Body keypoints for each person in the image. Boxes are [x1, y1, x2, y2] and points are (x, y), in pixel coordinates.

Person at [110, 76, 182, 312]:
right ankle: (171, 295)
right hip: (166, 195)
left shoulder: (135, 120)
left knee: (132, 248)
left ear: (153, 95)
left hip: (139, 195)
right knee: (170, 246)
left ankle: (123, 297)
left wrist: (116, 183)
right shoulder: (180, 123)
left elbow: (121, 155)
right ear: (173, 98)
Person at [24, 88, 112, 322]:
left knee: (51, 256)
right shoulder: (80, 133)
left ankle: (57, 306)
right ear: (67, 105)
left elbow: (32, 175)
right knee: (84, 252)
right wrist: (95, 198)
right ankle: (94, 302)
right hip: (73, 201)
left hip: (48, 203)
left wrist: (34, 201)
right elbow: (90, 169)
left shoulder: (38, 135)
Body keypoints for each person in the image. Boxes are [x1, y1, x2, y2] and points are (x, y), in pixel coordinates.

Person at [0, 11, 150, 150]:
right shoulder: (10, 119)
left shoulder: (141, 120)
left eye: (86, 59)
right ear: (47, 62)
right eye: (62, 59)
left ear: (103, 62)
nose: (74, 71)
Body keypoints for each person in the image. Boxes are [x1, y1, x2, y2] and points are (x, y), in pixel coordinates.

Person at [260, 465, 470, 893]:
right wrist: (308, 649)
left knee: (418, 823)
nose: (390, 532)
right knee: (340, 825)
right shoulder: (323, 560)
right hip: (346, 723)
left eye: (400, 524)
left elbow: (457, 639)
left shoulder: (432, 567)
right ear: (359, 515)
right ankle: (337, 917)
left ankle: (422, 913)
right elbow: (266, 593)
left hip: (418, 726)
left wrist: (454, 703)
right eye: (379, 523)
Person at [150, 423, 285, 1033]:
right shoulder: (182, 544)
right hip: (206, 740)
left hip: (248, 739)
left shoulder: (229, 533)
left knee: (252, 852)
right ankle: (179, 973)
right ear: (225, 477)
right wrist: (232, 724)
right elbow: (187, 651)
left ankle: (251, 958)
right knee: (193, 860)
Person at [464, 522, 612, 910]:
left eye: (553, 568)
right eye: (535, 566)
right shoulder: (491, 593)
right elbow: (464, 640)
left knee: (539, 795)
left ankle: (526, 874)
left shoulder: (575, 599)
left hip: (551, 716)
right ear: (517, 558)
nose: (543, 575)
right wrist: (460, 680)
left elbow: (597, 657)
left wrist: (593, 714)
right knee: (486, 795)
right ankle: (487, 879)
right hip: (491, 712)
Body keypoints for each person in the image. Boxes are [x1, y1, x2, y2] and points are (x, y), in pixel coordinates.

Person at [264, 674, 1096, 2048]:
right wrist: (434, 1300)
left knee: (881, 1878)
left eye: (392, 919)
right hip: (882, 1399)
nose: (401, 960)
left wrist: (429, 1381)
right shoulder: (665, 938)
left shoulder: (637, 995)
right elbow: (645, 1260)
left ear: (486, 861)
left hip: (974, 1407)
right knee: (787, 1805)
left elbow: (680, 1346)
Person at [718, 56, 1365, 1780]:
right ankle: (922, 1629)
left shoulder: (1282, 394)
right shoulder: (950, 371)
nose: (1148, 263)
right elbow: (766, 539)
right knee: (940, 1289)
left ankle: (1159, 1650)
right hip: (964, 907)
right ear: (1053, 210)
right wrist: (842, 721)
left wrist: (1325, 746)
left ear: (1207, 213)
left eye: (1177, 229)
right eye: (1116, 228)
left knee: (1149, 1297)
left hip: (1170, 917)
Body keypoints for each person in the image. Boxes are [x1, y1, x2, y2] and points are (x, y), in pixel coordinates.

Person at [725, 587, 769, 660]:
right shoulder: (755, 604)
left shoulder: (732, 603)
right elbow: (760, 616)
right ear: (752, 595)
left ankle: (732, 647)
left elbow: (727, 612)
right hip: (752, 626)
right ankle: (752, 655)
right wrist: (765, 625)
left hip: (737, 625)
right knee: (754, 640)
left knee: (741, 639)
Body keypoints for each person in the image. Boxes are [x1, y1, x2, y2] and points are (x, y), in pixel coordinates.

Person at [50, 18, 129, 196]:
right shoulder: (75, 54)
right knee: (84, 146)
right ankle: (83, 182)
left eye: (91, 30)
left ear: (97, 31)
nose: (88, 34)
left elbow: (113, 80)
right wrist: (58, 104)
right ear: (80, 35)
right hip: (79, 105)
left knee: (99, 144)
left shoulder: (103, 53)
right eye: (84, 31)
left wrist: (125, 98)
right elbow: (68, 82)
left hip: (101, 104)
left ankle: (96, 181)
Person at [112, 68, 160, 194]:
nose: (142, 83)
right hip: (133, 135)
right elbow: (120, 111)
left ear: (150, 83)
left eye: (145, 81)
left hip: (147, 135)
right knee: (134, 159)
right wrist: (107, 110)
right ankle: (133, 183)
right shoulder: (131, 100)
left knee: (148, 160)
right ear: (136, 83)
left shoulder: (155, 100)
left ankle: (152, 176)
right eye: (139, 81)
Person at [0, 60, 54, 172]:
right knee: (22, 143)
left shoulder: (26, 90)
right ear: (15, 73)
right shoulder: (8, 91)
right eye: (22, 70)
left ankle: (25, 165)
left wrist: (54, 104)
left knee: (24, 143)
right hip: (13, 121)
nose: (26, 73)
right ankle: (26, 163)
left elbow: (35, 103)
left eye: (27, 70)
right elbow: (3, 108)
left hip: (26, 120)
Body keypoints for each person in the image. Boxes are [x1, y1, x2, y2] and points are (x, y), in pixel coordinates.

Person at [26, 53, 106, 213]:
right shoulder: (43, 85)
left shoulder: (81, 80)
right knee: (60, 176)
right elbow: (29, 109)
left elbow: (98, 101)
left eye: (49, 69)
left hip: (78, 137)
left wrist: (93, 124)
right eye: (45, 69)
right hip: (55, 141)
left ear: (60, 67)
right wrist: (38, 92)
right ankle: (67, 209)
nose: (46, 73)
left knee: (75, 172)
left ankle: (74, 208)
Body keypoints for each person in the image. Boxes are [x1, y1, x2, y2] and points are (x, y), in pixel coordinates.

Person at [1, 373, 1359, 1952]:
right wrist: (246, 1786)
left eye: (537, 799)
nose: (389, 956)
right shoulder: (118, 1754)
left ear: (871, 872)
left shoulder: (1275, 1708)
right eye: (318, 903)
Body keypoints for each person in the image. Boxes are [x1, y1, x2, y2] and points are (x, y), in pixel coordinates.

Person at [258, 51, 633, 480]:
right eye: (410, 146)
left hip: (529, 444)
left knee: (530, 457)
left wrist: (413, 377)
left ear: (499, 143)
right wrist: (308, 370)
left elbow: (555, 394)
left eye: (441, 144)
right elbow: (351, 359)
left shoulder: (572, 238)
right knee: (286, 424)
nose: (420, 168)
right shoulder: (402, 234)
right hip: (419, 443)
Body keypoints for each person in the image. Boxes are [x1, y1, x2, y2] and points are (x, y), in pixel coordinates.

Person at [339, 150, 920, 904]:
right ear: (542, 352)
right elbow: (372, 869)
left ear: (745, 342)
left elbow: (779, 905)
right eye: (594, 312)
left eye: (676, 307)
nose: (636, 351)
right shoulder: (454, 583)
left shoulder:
········
◆ TASK DIRECTIONS
Using the records above, write out exactly the lines between the one holding "right knee: (84, 252)" and the one holding "right ankle: (337, 917)", inclusive; leave everything else out.

◆ WRITTEN SOLUTION
right knee: (84, 252)
right wrist: (95, 198)
right ankle: (94, 302)
right hip: (73, 201)
left hip: (48, 203)
left wrist: (34, 201)
right elbow: (90, 169)
left shoulder: (38, 135)
Body keypoints for each person in the image. Boxes are [x1, y1, x2, y2] and points are (x, y), in pixel coordinates.

Person at [0, 11, 150, 150]:
right shoulder: (10, 119)
left shoulder: (141, 120)
left eye: (86, 59)
right ear: (47, 62)
right eye: (62, 59)
left ear: (103, 62)
nose: (74, 71)
Body keypoints for each person in the image. Boxes are [x1, y1, x2, y2] and points are (x, y), in pixel coordinates.

Person at [260, 465, 470, 893]:
right wrist: (308, 649)
left knee: (418, 823)
nose: (390, 532)
right knee: (340, 825)
right shoulder: (323, 560)
right hip: (346, 723)
left eye: (400, 524)
left elbow: (457, 639)
left shoulder: (432, 567)
right ear: (359, 515)
right ankle: (337, 917)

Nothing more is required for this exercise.